対談

2010.08.05

庄野真代さん歌手

第3回 歌う意味が見つけられずに彷徨っていたとき
    リスナーの方に「好きな人に会いたくなった」と言われて…。

庄野
顔に大けがを負ってから、その後の10年はいろいろなことに挑戦しました。歌手としての活動だけでなくて、日本で大学に通ったり、英国の大学に留学したり…NPO法人の活動をしたり。
潮田
行動の人ですよね、庄野さんは。私たちの求めている「答え」は、実はいつも自分の中にあるのです。自分が過去に行ってきたことの中に、行動の源や答えがあるということです。
庄野
今までも言ってきましたが、私は考えるより先に動いているという…。
潮田
それは、自分の内部からのエネルギーに「動かされている」ということもあるんですね。大切なのは、その時の自分を信じて受け入れること。そうすると道が開けることが多いですね。
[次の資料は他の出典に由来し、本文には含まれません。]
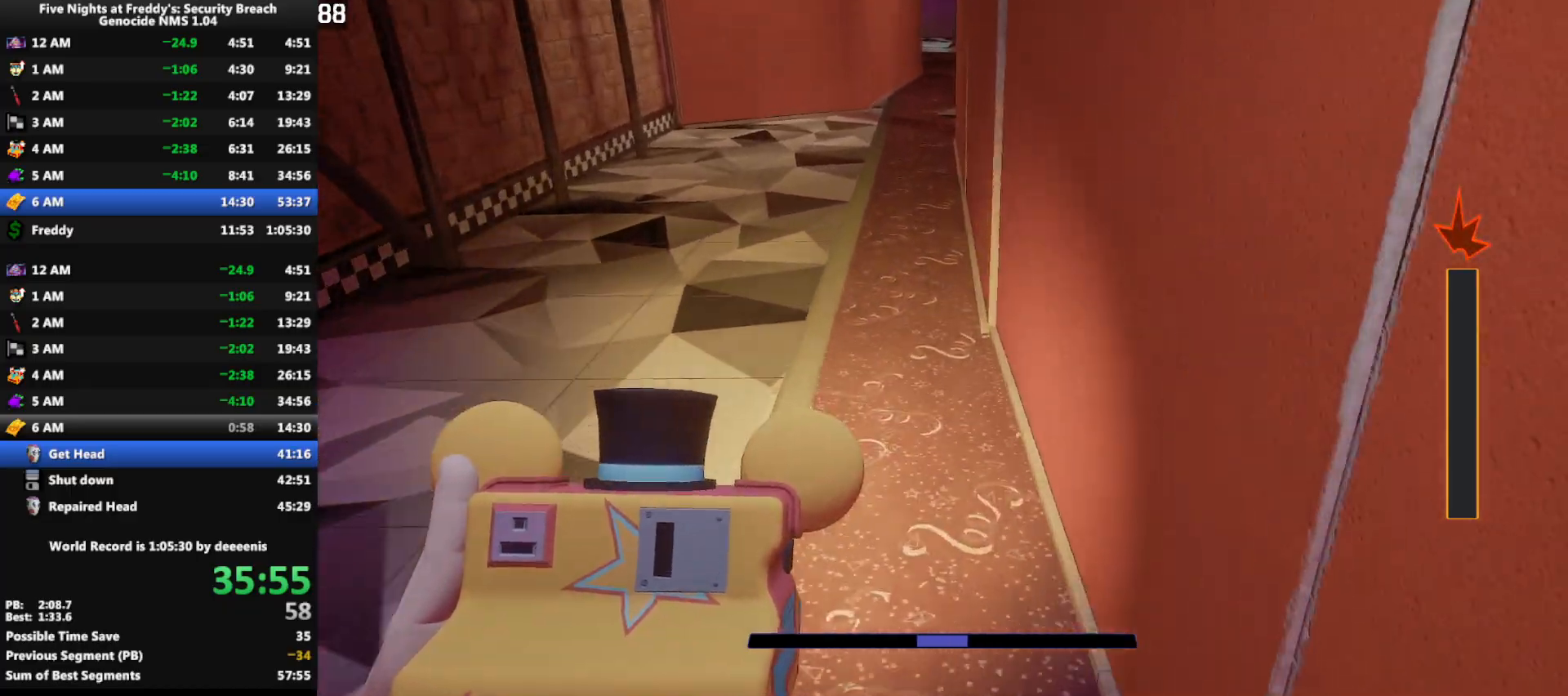
{"keys": ["w"], "mouse": [], "events": [[50, "space", "down"], [83, "shift", "up"], [83, "space", "up"]]}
自分を信じて行動すれば、その結果は自分の引き出しとなるんですね、生きる上での。トライしたことが、一見失敗に見えても、それはその人の経験として蓄積されます。
庄野
その感覚はわかります。無駄なことってないのだと。いろいろな経験が自分を形づくっているのだという。
潮田
大切なのははじめの一歩。未知の世界へ踏み込む勇気も時には必要です。同時にぶれない自分も大切ですね。
庄野
私の場合「歌手」であるというのが、一番の核なのですが、その「歌う」ことに自信が持てない時期ってあったんです。何のために歌うのか? 毎日毎日悩んで…。そんな時に、コンサートが終わった楽屋にファンの方が訪ねて来てくださって…「庄野さんの歌と聴いていたら、好きな人に会いたくなった」って言われて…。
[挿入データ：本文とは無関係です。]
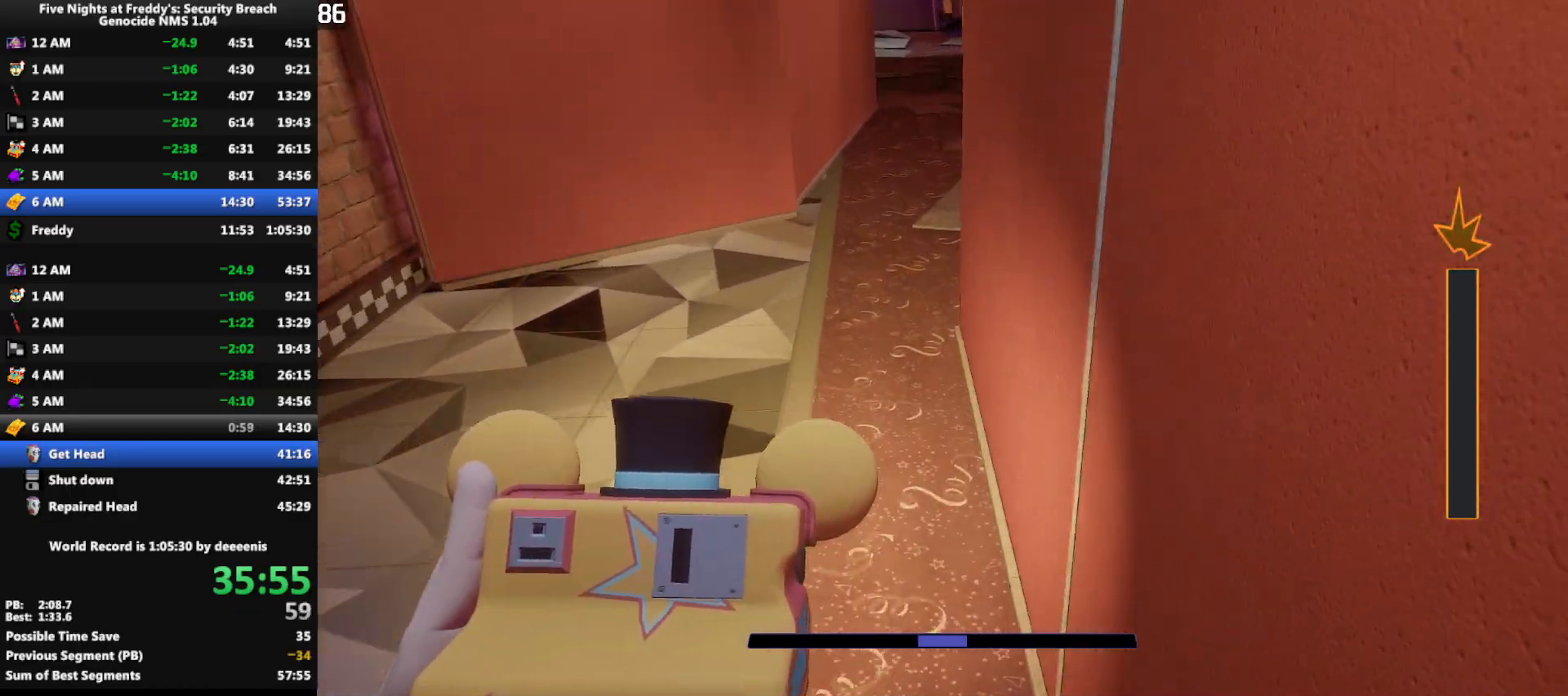
{"keys": ["w"], "mouse": [], "events": [[17, "shift", "down"], [100, "space", "down"], [150, "shift", "up"], [150, "space", "up"]]}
「そうだ! このために歌っているんだ」って思って。歌って、人の素直な心に響いて動かす力があるのだなって。
潮田
庄野さんは自分で積極的に答えを見つけていく能力があるんです。そして楽観的。悲観的な行動がとれないんです(笑)。高い志を持っている人だから、その志を実現させるために行動を起こす人です。
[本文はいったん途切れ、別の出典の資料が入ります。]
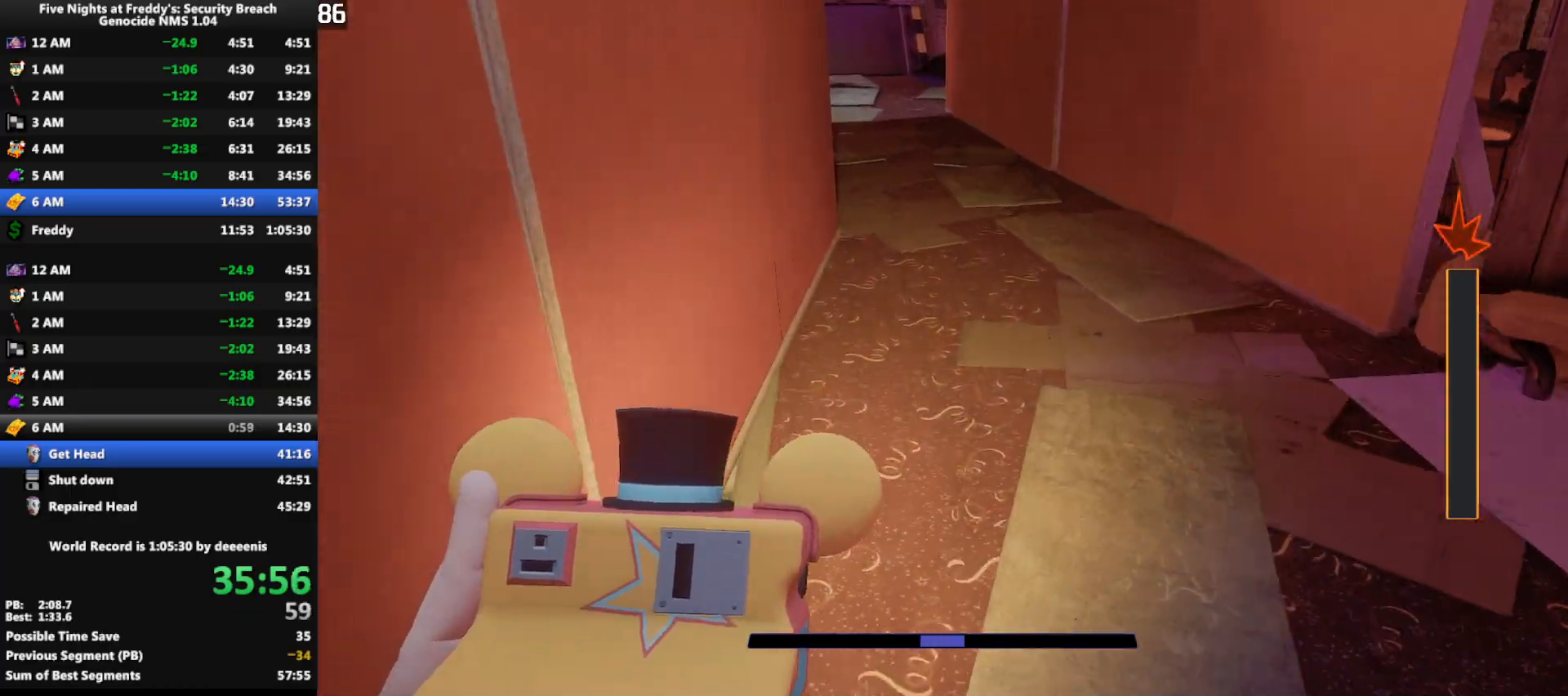
{"keys": ["w"], "mouse": [], "events": [[83, "shift", "down"], [167, "space", "down"], [217, "shift", "up"], [217, "space", "up"]]}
幸い日本は長寿の国です。ゆっくり経験を積んでいけばいいと思います。庄野さんをみていて、元気をもらう人も多いと思います。そんな人のためにも、経験を積まないと(笑)。
庄野
福祉訪問コンサートで知り合う人に、うつ病の相談を受けることがあるんです。そんな人には「がんばり過ぎない、甘えてみては?」ってアドバイスしています。
潮田
庄野さん自身が愛情をいっぱい持った人だから、励まされる人は多いですよ。自己犠牲では人を愛せない。自分を愛するということは、良いことも悪いことも受け止めること。そして、自分を責めないで、認めてあげることです。
それには、庄野さんのようにパワフルな「楽観的」感覚が大切です。
庄野
確かに…悩みに悩んでも最終的にはポジティブになっている。(笑)。子供の頃に見たアニメの「少女ポリアンナ」というのがあって、それはどんな逆境も逆手にとってポジティブに捉えてしまう主人公の話で…そのストーリーが大好きだったのですが、今思うと私も「ポリアンナ」のようだなと…。
これからも自分にできることで、社会とかかわっていきたいですね。